I just read Patching Conundrum by Verizon's Russ Cooper. Wow, keep going guys. As in before, I recommend reading the whole post. Below are my favorite excerpts:
Our data shows that in only 18% of cases in the hacking category (see Figure 11) did the attack have anything to do with a “patchable” vulnerability. Further analysis in the study (Figure 12) showed that 90% of those attacks would have been prevented had patches been applied that were six months in age or older! Significantly, patching more frequently than monthly would have mitigated no additional cases.
Given average current patching strategies, it would appear that strategies to patch faster are perhaps less important than strategies to apply patches more comprehensively...
To summarize the findings in our “Control Effectiveness Study”, companies who did a great job of patching (or AV updates) did not have statistically significant less hacking or malicious code experience than companies who said they did an average job of patching or AV updates. And companies who did other simpler countermeasures, like lightweight standard configurations, had very strong correlations with reduced risk.

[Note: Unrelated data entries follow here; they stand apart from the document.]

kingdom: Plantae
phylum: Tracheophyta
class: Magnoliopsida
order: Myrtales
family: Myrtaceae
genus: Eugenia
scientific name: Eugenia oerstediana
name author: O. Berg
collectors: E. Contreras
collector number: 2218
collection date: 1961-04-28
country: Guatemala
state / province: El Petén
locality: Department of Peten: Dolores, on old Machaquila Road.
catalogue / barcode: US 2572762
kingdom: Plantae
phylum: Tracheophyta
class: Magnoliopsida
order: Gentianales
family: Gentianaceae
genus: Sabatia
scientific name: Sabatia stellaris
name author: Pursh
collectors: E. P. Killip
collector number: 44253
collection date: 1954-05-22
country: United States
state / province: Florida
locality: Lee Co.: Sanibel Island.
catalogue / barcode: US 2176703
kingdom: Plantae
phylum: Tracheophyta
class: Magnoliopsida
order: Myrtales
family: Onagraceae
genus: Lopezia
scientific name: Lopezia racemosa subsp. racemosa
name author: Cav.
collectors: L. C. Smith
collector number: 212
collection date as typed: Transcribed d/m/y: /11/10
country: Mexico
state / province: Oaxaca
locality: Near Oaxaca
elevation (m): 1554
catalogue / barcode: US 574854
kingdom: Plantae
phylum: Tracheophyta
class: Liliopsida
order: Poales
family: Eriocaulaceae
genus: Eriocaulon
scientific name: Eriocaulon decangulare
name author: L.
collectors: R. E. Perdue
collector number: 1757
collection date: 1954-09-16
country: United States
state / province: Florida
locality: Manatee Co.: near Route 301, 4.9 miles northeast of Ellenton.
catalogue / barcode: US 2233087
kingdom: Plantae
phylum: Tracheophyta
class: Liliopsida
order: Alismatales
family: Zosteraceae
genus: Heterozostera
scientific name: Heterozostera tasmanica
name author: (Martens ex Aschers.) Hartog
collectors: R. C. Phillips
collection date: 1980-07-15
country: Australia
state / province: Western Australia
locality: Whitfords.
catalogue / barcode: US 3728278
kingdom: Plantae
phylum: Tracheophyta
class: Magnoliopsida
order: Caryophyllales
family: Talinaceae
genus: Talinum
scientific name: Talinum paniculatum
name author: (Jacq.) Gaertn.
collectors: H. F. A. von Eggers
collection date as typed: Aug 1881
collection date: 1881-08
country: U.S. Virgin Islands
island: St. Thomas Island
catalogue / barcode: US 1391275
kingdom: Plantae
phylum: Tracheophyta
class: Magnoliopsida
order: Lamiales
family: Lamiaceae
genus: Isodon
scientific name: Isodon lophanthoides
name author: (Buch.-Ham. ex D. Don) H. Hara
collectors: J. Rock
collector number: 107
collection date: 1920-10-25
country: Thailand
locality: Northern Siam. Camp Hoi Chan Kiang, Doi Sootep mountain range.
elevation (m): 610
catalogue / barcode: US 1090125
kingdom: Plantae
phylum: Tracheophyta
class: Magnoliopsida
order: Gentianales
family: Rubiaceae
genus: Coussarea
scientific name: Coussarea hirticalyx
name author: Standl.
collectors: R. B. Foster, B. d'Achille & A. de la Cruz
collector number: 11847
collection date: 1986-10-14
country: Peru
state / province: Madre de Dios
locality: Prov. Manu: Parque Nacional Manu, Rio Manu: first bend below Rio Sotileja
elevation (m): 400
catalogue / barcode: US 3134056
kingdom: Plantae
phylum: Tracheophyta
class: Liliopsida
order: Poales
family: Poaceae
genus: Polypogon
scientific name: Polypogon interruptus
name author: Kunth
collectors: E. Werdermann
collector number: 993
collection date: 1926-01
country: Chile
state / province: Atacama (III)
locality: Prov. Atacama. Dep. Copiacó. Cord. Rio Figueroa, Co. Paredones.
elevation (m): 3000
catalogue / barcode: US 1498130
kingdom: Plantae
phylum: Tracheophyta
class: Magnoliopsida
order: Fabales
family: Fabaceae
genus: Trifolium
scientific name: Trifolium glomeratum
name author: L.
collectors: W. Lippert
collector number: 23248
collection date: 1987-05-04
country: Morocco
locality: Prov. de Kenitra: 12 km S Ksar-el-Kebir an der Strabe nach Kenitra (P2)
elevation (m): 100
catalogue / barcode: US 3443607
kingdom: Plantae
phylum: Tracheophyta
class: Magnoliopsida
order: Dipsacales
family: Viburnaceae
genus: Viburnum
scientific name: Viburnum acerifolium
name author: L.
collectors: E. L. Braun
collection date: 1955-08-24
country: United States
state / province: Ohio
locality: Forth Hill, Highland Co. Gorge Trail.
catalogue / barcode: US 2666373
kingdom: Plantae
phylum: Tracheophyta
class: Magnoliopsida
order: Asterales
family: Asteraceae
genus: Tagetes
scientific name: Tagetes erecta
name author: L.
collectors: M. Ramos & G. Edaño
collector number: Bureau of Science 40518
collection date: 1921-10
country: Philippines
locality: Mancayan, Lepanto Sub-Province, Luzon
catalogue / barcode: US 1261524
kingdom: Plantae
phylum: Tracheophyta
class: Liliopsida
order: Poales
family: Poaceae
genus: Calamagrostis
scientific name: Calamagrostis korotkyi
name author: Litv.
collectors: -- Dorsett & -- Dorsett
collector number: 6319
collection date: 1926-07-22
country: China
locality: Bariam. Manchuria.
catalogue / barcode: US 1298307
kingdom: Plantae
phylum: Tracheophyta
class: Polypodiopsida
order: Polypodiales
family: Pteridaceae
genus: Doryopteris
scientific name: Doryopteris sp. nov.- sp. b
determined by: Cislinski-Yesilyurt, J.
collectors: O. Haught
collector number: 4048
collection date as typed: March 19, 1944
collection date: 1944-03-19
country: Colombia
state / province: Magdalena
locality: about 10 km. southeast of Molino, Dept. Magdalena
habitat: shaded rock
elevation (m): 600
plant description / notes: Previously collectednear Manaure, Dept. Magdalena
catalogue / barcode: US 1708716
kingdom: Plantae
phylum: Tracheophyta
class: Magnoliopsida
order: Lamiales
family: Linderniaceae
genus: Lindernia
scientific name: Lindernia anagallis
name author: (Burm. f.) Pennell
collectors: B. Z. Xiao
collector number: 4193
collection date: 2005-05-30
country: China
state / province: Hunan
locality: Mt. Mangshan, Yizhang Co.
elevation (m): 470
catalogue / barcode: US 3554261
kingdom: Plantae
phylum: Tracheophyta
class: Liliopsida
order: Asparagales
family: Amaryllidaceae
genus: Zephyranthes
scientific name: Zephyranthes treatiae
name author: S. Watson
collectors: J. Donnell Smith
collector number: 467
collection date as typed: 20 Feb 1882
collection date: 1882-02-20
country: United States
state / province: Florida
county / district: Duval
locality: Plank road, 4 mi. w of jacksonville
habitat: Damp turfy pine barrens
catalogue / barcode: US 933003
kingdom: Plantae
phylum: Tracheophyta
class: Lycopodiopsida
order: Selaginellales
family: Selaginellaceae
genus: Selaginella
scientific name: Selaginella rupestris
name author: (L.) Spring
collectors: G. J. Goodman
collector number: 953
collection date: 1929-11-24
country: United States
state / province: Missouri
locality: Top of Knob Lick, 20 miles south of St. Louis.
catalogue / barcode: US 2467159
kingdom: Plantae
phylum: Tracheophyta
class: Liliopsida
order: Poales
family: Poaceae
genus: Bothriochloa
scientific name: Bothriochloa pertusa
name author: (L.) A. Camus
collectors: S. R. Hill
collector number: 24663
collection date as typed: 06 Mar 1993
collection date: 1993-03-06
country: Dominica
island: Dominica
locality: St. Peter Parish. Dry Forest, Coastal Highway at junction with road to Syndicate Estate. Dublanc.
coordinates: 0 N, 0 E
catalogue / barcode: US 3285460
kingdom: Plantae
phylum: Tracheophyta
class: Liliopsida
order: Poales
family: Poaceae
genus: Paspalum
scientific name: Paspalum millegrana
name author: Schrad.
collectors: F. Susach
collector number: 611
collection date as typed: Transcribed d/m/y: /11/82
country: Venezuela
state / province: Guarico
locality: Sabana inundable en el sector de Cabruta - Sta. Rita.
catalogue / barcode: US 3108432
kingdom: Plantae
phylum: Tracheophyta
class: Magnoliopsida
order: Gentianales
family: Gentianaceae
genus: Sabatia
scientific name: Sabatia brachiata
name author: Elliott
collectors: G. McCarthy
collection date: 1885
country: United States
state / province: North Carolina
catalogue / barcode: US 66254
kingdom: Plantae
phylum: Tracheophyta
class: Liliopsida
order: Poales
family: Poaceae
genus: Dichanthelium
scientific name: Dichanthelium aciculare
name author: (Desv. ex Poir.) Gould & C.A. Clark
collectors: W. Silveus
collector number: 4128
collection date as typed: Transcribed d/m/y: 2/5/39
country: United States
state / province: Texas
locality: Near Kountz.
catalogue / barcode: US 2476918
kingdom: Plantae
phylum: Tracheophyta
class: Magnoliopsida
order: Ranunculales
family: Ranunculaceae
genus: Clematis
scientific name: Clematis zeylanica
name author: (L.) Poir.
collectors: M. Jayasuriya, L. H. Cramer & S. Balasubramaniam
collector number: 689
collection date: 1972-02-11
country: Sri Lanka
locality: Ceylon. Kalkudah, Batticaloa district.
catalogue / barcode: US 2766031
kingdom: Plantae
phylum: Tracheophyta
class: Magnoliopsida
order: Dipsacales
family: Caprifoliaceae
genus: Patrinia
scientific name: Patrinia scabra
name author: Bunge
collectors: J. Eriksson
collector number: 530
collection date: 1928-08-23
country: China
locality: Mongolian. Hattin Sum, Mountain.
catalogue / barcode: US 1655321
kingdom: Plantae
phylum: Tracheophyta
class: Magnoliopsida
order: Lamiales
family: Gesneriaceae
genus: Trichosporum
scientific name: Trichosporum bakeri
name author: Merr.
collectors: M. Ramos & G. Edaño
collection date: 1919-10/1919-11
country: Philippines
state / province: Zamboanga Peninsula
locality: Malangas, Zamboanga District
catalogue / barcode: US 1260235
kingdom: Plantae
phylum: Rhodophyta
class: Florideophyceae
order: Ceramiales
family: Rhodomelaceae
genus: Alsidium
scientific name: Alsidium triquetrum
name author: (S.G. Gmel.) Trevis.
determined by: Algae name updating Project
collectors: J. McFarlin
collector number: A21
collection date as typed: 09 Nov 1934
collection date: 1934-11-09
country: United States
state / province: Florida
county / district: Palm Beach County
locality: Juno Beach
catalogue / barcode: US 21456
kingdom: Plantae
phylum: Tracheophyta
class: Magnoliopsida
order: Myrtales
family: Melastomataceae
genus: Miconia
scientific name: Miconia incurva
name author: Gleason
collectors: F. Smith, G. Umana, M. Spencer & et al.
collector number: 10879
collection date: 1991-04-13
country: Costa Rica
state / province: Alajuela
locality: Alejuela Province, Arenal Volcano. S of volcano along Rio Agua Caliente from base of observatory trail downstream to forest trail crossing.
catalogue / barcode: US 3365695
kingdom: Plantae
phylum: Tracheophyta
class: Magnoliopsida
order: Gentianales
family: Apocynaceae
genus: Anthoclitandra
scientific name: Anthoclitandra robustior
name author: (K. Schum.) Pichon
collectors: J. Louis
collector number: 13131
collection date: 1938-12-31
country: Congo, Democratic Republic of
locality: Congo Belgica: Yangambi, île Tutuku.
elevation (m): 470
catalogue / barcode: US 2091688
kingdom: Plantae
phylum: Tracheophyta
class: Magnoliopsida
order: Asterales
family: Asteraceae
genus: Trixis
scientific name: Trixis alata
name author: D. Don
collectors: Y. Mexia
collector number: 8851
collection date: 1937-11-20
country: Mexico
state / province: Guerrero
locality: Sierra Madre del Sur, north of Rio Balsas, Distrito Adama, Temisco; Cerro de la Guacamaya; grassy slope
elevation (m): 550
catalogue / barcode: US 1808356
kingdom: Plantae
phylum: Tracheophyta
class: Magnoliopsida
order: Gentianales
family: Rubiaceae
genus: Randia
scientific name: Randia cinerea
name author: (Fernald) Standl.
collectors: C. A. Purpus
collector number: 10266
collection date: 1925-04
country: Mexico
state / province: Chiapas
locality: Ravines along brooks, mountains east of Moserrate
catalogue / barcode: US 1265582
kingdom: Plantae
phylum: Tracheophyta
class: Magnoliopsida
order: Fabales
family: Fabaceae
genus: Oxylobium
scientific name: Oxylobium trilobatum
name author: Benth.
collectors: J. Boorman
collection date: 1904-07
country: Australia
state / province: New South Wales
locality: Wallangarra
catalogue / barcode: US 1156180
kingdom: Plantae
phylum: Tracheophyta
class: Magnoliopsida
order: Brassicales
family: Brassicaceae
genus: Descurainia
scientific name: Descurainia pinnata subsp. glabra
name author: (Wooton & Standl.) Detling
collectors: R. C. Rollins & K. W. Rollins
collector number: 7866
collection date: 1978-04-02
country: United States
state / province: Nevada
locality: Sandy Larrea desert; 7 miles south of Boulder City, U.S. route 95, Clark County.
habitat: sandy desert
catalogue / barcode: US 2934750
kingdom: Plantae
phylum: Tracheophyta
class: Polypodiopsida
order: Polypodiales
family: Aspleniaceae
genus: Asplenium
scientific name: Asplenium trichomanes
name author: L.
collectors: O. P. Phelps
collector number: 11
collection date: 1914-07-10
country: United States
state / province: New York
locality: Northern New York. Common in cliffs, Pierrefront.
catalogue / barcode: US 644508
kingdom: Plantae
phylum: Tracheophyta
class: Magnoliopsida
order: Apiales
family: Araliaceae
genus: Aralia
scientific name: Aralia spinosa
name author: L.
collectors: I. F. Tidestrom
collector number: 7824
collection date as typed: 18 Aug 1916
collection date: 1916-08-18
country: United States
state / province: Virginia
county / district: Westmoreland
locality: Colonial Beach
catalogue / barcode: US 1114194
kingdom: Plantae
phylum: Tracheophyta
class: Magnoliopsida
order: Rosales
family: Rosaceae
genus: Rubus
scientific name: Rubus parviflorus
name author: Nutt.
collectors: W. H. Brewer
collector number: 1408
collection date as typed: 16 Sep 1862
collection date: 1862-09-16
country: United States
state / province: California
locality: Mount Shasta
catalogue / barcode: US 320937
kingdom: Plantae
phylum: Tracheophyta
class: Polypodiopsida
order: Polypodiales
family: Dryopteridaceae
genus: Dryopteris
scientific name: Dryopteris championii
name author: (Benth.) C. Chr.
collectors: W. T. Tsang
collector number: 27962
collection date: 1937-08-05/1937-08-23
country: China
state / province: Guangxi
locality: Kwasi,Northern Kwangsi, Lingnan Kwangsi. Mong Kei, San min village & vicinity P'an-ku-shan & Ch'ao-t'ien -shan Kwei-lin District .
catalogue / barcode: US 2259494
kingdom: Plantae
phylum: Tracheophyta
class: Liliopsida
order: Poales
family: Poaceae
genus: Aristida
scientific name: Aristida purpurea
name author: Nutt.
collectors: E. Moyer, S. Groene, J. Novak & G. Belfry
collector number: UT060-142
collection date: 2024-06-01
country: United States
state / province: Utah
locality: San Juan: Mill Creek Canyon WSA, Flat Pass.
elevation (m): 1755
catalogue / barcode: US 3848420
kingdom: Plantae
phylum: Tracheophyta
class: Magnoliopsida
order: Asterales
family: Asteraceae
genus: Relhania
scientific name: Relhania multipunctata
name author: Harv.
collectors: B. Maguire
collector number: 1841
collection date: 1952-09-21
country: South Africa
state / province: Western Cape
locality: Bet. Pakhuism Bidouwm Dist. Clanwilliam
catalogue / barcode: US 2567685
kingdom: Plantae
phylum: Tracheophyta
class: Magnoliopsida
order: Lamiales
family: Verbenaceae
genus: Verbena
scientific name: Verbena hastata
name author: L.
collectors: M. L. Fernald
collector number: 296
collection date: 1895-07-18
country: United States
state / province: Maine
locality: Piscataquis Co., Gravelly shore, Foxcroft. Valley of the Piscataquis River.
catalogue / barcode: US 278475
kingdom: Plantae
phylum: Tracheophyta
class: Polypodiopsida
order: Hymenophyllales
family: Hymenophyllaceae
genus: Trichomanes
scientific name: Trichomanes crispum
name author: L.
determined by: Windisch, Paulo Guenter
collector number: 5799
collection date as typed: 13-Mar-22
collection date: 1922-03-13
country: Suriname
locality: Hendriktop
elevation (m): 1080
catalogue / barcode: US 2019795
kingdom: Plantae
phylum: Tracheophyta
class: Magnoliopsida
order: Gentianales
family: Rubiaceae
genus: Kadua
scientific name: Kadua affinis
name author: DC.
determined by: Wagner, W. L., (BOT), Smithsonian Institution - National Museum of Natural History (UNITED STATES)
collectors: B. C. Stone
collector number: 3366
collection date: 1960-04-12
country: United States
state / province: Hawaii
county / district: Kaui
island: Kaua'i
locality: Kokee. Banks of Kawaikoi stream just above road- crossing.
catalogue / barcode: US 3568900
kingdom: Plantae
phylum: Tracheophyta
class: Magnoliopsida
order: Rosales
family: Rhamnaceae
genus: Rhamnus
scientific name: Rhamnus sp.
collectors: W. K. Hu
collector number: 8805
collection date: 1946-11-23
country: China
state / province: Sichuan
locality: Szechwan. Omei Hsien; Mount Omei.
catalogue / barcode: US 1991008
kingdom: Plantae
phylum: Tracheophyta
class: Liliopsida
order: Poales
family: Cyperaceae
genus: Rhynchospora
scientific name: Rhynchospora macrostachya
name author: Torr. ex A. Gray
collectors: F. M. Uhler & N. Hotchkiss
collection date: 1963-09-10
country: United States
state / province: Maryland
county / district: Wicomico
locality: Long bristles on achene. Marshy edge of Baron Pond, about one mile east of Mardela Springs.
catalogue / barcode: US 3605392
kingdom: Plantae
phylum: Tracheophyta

The Verizon Business 2008 Data Breach Investigations Report supports very similar conclusions. (emphasis added)
It gets even better.
In summary, the Sasser worm study analysis found that companies who had succeeded at “patching fast” were significantly worse off than “average” companies in the same study. This seemed to be because, as a group, these companies tended toward less use of broad, generic countermeasures. They also thought they had patched everyone, when in reality they hadn’t. You might say they spent more of their energy and money on patching and less on routing, ACLs, standard configurations, user response training, and similar “broad and fundamental” controls...
A control like patching, which has very simple and predictable behavior when used on individual computers, (i.e., home computers) seems to have more complex control effectiveness behavior when used in a community of computers (as in our enterprises).
So, quickly patching doesn't seem to matter, and those who rely on quick patching end up worse off than those with a broader security program. I can believe this. How often do you hear "We're patched and we have anti-virus -- we're good!"
Also, I can't emphasize how pleased I was to see the report reinforce my thoughts that Of Course Insiders Cause Fewer Security Incidents.